Le Petit Prince nous invite sans cesse à redécouvrir la grande vérité de l’existence : que le monde n’est pas toujours ce qu’il semble être. La spiritualité du Petit Prince n’est pas enserrée dans des dogmes ou des doctrines, et elle est donc ouverte à toute recherche qui partage le principe de base de l’ouvrage, résumé dans sa phrase la plus célèbre : « L’essentiel est invisible pour les yeux ».

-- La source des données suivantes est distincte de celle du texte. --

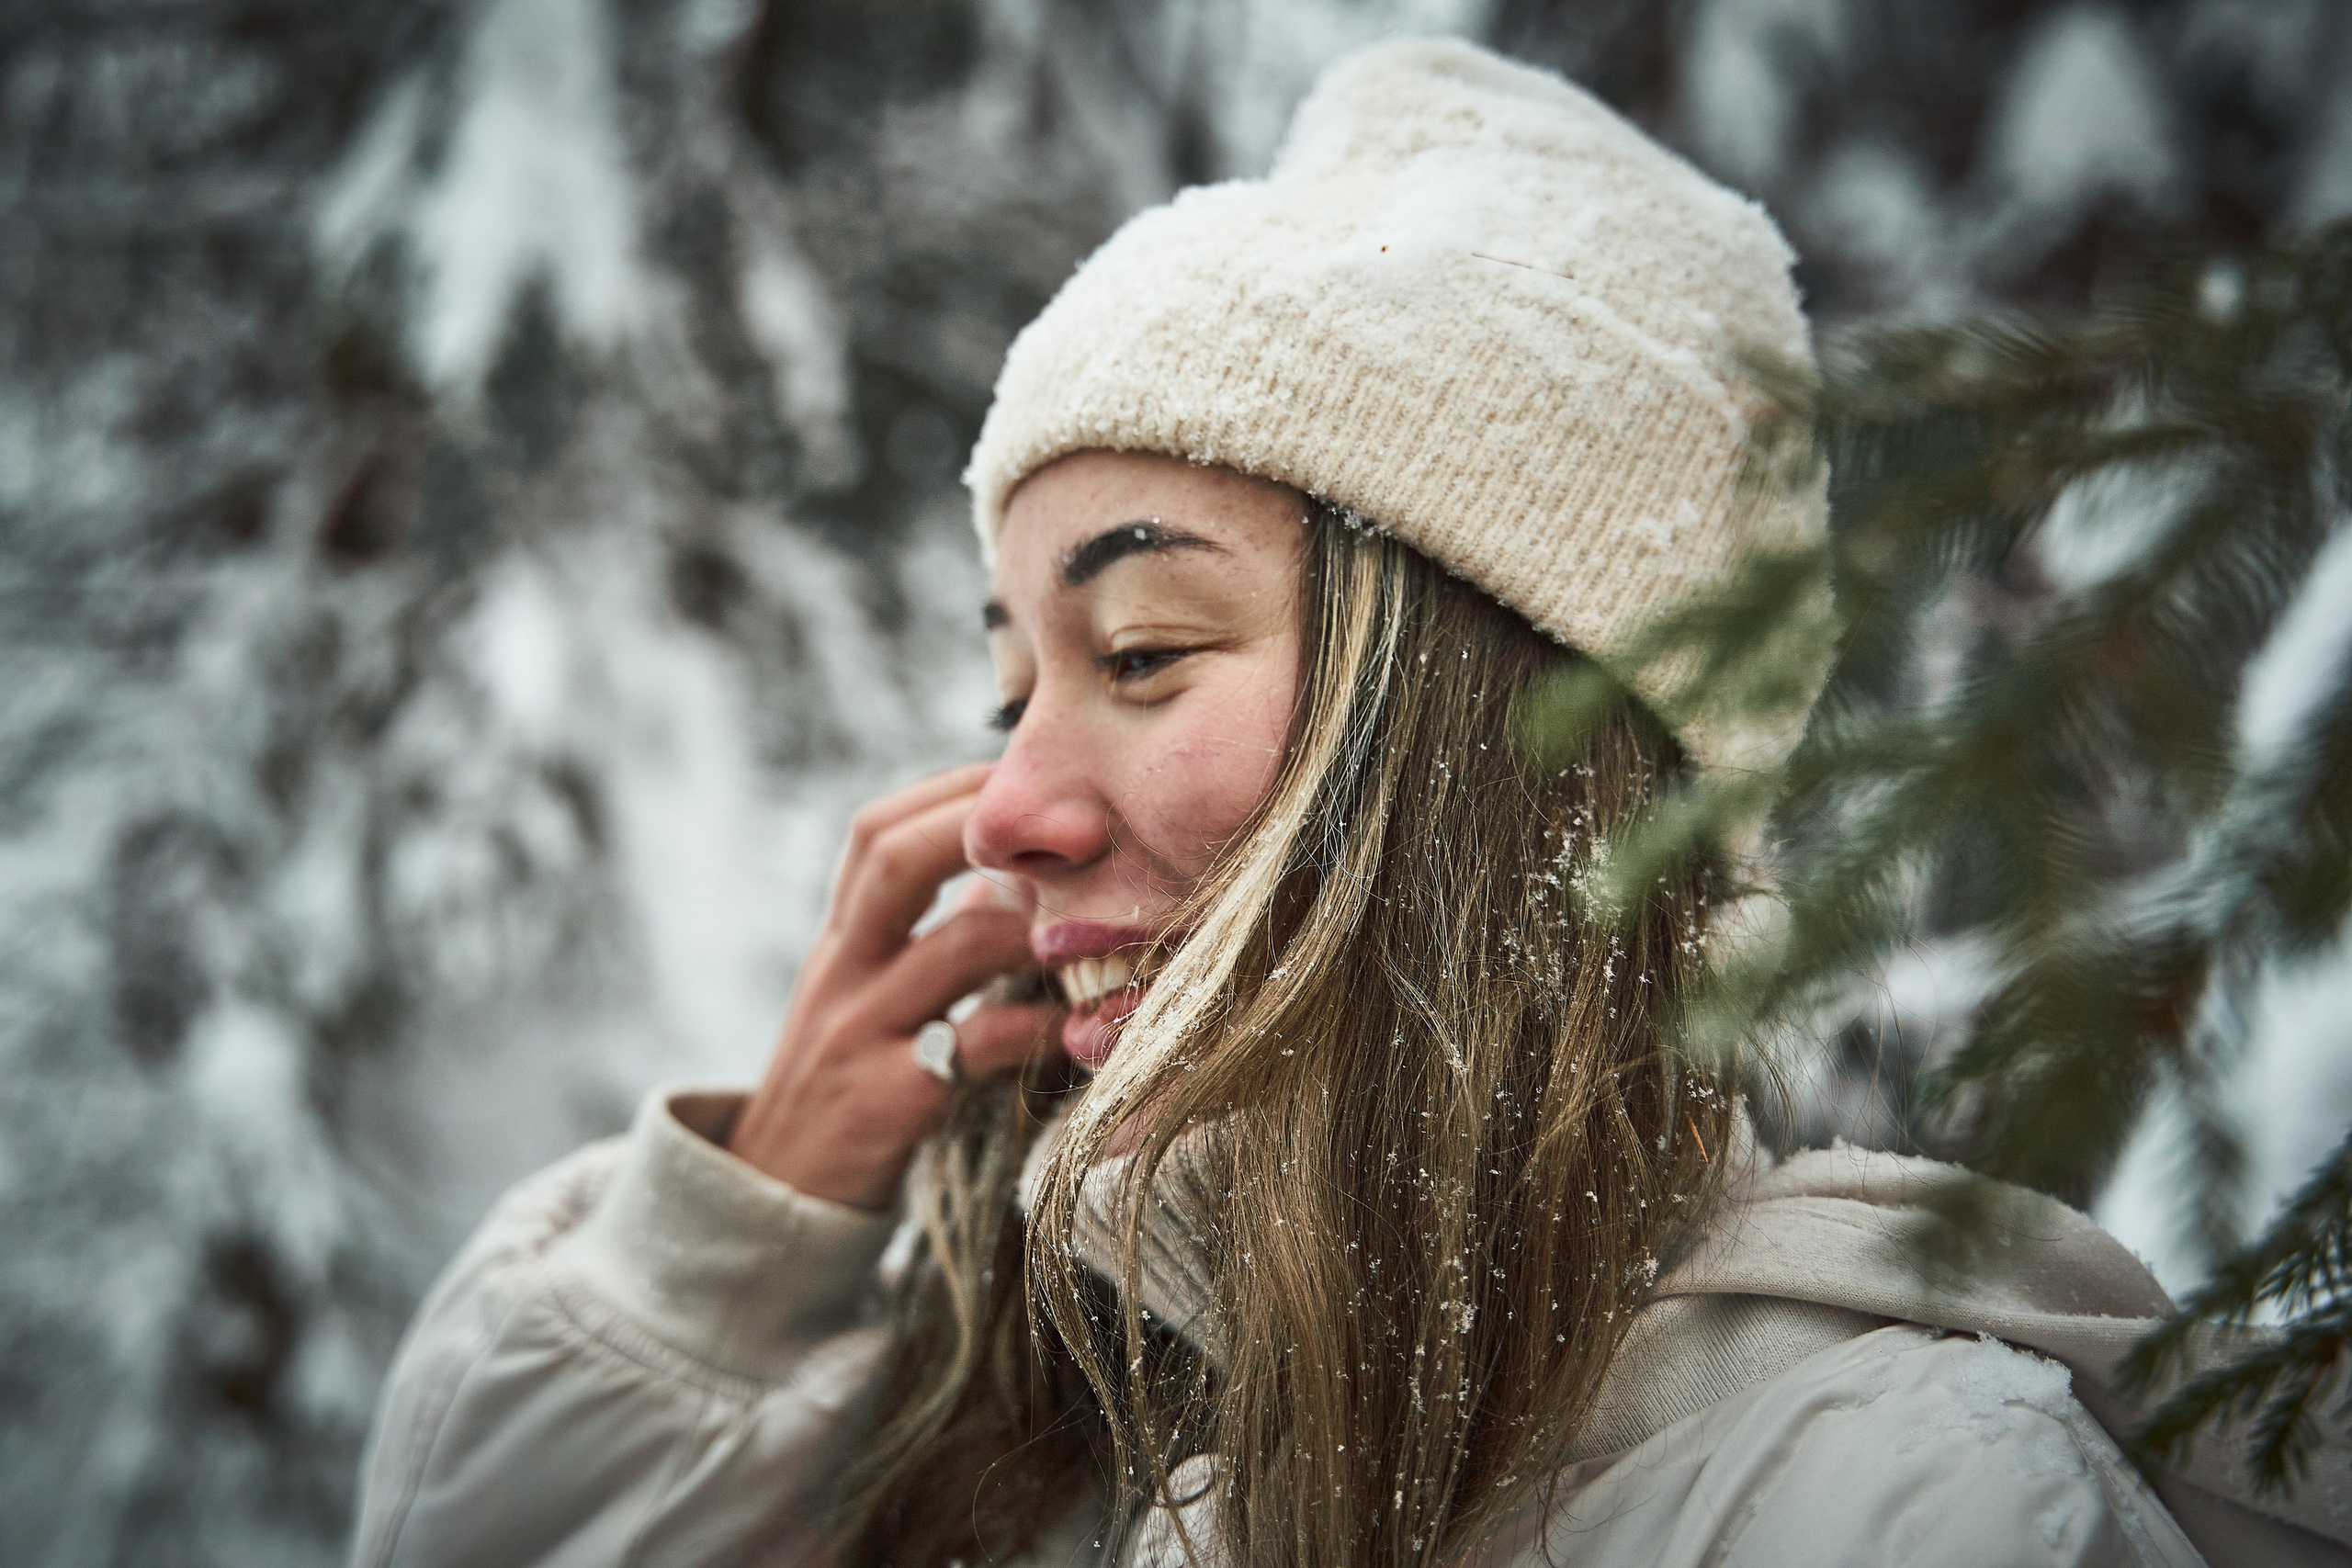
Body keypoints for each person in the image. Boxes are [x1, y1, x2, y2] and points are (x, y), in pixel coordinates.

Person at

Par conséquent, il est au-delà de la matière, du tangible et des apparences. Cette essentialité explique probablement le succès que le livre a rencontré dans le monde entier, avec plus de 200 millions d’exemplaires vendus depuis sa première publication à New York, le 6 avril 1943, en pleine Seconde Guerre mondiale, dévastatrice.

 

 

Elle manifeste que l’invitation à la transcendance, à regarder au-delà, avec, pour guides, générosité et détachement, fait du Petit Prince un livre aujourd’hui contre-courant, et potentiellement en conflit avec notre époque actuelle, dans laquelle un nombre croissant de nos concitoyens semblent s’adonner à la gloutonnerie de l’immanence. De plus en plus, ils s’engagent à vivre non seulement sans Dieu, mais aussi sans lever les yeux vers une sorte de ciel, limitant leur capacité de rêver au désir de paradis politiques imaginaires, complices de plus que les probables enfers réels.
Face à tout cela, Le Petit Prince nous invite à redécouvrir sans cesse la grande vérité de l’existence : que le monde n’est pas toujours ce qu’il paraît, et que, très souvent, dans les endroits les plus inattendus, et entourés d’épines, surgissent le mystère et l’émerveillement. Tant que, bien sûr, nous avons la capacité de comprendre que la surprise peut être cachée sous un lourd chapeau.

 

Article écrit par Vidal Arranz et publié sur le journal El Debate de Hoy le 31 août 2020.